Passage to read —
Unfortunately, while such maneuvering may soothe Lott's orderly soul, it in no way facilitates passage of legislation. Democrats are furious over what they regard as his attempt to run the Senate "as a dictatorship." Minority Leader Tom Daschle has convened emergency meetings to urge his party members to vote against cloture in the name of protecting the minority party's rights. So far, he's managed to deny Lott the 60 votes needed for cloture in every instance. In such cases, Lott has had little choice but to delay action until another day.

Republicans, understandably, are less perturbed by Lott's micromanagement. But even they occasionally run up against their leader's need for control--most memorably during last October's budget battle. Rather than hash out unpleasant spending details on the Senate floor, Lott and his staff locked themselves away for eight days of private haggling with representatives from Newt Gingrich's staff and the White House--much to the displeasure of their Republican colleagues. "Negotiations were conducted behind closed doors, out of sight of the public, as well as the vast majority of the members of Congress," groused Senator John McCain, denouncing the entire process as "deplorable." Republican anger over both Lott's imperious handling of the process and the contents of the final bill prompted rumblings that the majority leader was on his way out the door a la Gingrich.

Lott survived, but his leadership skills remain under fire. Democrats grow ever more obsessed with his procedural shenanigans: the minority leader's office has gone so far as to put together a report noting that, among other acts of parliamentary heavy-handedness, Lott has filled the tree and filed cloture on the very first day of a measure's consideration at least three times since March. (While that may not seem like much, the Congressional Research Service notes that this procedure was used only three times between 1989 and 1994, and under different circumstances; in each case a cloture vote was immediately taken by unanimous consent.) The Democrats' frustration has begun to spill out onto the floor. In late April, when Lott filled the tree on the Y2K bill, Daschle turned snippy: "I have a great deal of affection for the majority leader, but I must say, I think he should have run for speaker because I really believe he would be more comfortable as speaker."

Set of tasks —
(a) Reproduce the passage on Lott's Senate leadership, everything from "Unfortunately, while such" down to "until another day.", substituting "closure" for "cloture".
(b) Proceed with the passage on Lott's Senate leadership, beginning after its final sentence.

Collected data entries:

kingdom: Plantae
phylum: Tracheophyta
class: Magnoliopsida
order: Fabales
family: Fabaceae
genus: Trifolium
---
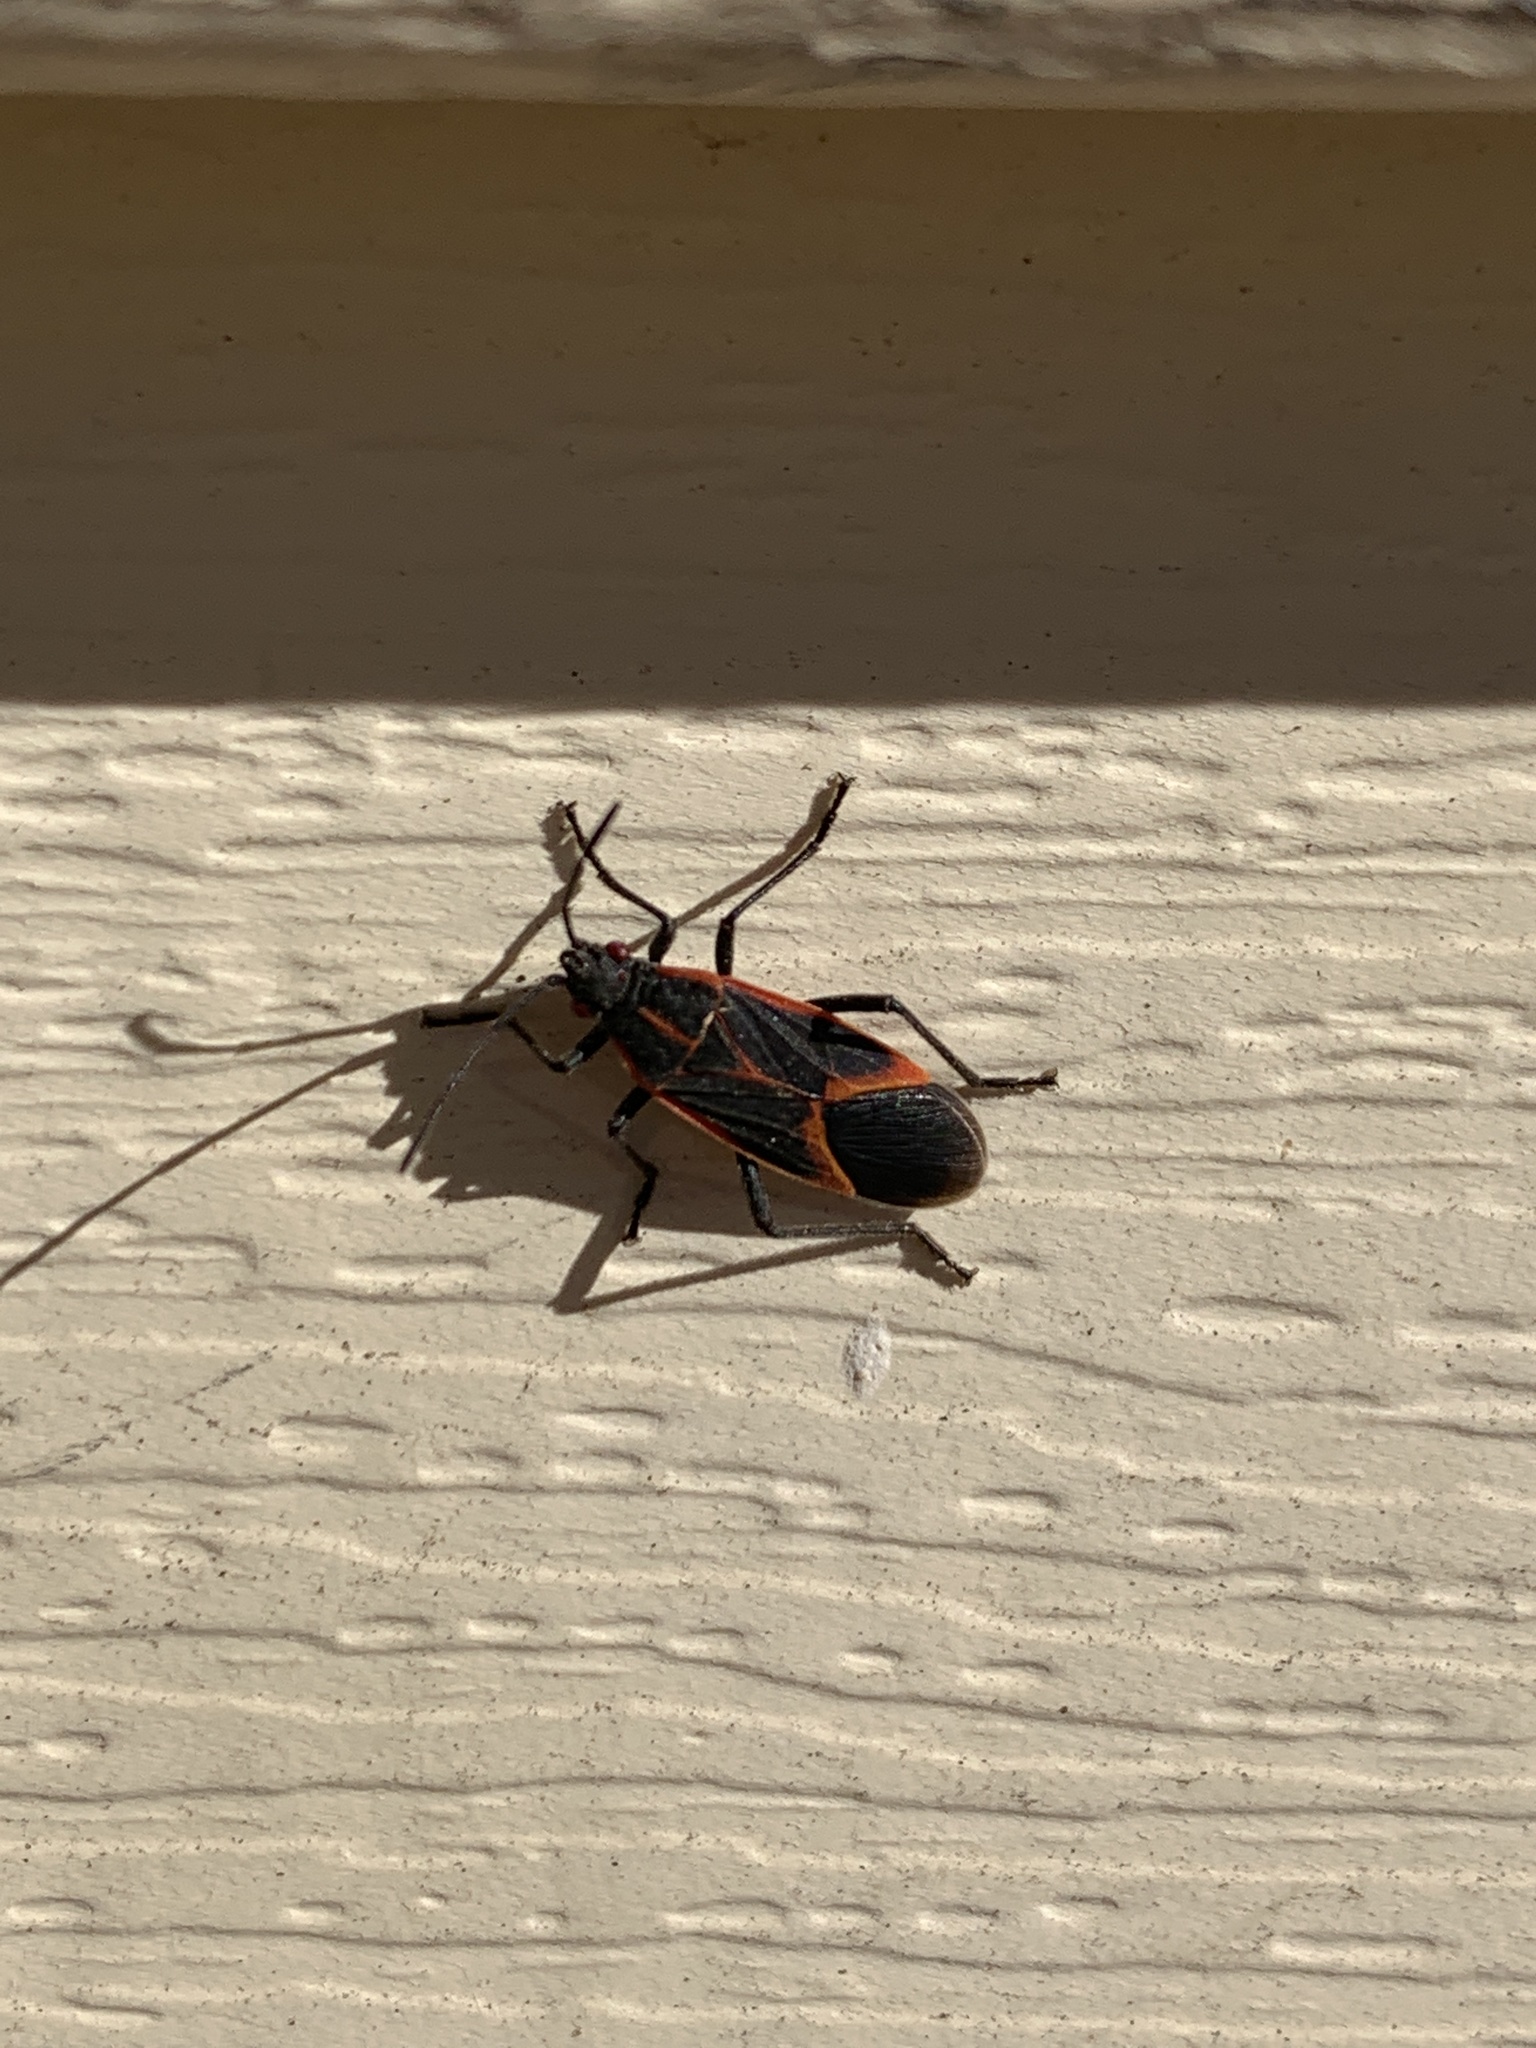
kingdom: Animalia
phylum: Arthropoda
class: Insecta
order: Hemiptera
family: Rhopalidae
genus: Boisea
---
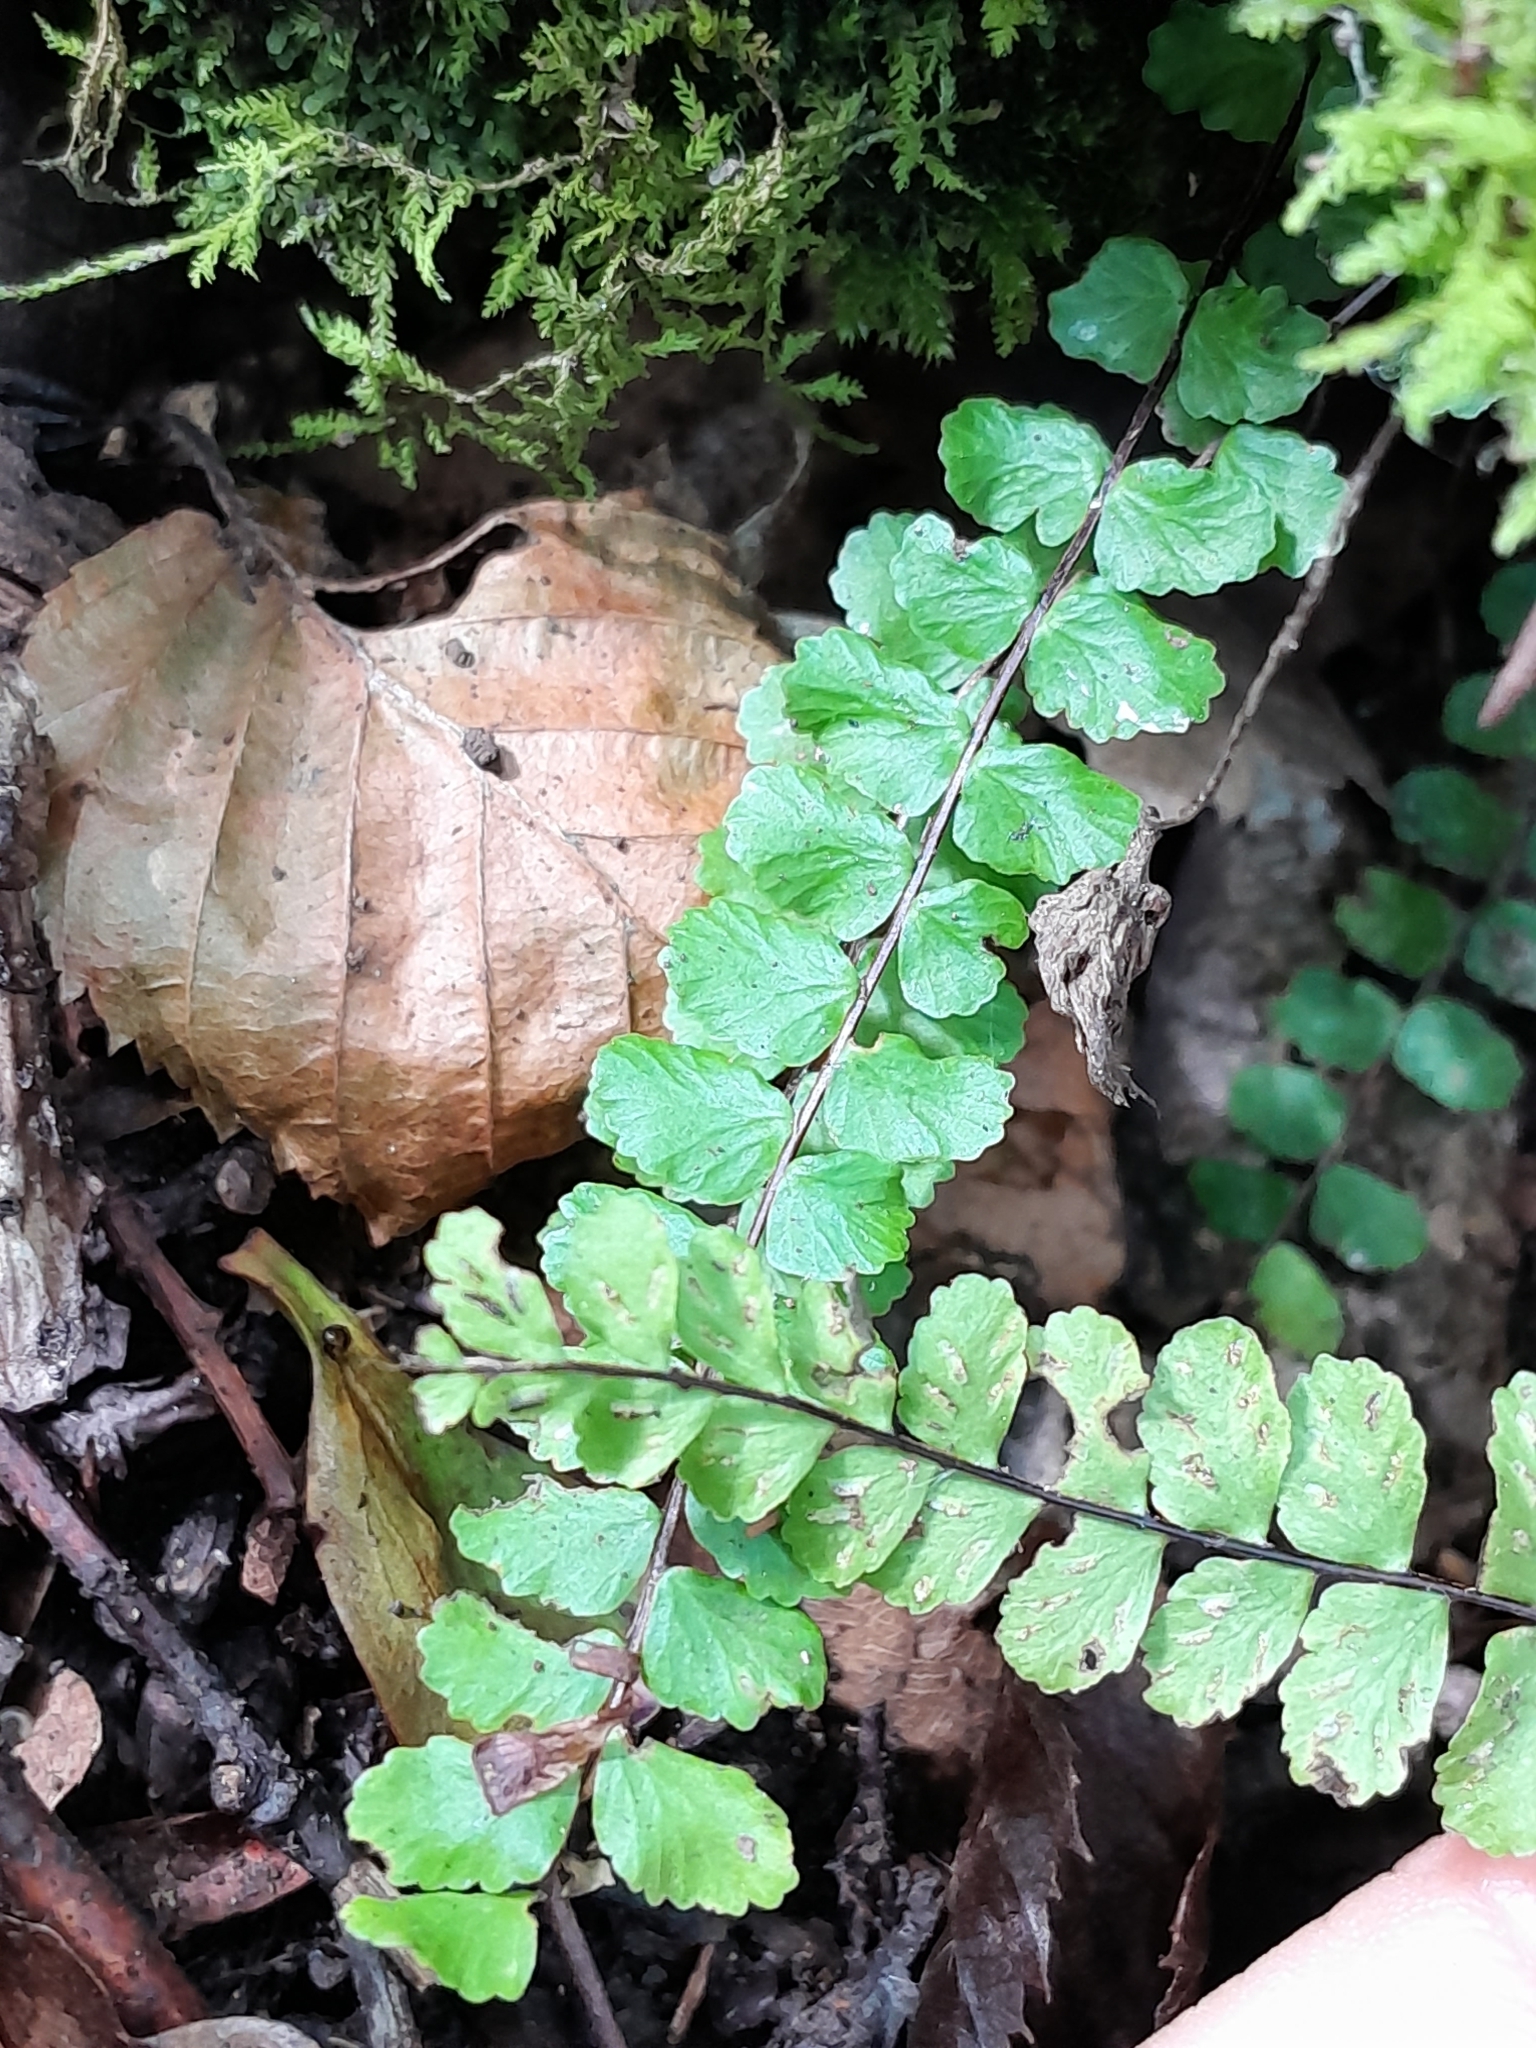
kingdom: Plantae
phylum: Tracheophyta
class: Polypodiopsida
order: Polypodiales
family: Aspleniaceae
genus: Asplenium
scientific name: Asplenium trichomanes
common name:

Responses per task —
(a)
Unfortunately, while such maneuvering may soothe Lott's orderly soul, it in no way facilitates passage of legislation. Democrats are furious over what they regard as his attempt to run the Senate "as a dictatorship." Minority Leader Tom Daschle has convened emergency meetings to urge his party members to vote against closure in the name of protecting the minority party's rights. So far, he's managed to deny Lott the 60 votes needed for closure in every instance. In such cases, Lott has had little choice but to delay action until another day.

(b)
From a parochial point of view, Lott's members should be pleased about such machinations. By barring Democrats from introducing amendments, Lott can protect his caucus not just from risking a policy defeat--such as the thrashing Republicans took when Lott was pressured to bring gun control to the floor--but from even having to vote on controversial issues. If Lott can get a bill passed without allowing Democrats to bring up their policy aims, fabulous. If not, Republicans can blame the minority for holding up the train.

Ultimately, however, Lott may be doing his party a disservice. By their own admission, the Republicans have come unglued in the message department: Democrats have co-opted pet issues such as crime, the right wing is running amok, and GOP legislators can't even agree on a plan to cut taxes--the party's only articulated policy aim. If ever there was a time to focus on the big picture, this is it. Yet Lott seems to be hoping that, if he can just get a handle on the procedural details, he can camouflage the fact that his party lacks an agenda.

The precariousness of this management approach, however, became apparent when Senate Democrats humiliated Lott's team in the gun-control debate. Since then, there has been renewed sniping in Republican circles about Lott's leadership fitness--specifically his lack of a defining vision for the party. The basic concern seems to be that, no matter how furiously the majority leader continues to rearrange the deck chairs, voters will eventually notice that the ship is going nowhere.

This article originally ran in the July 12, 1999, issue of the magazine.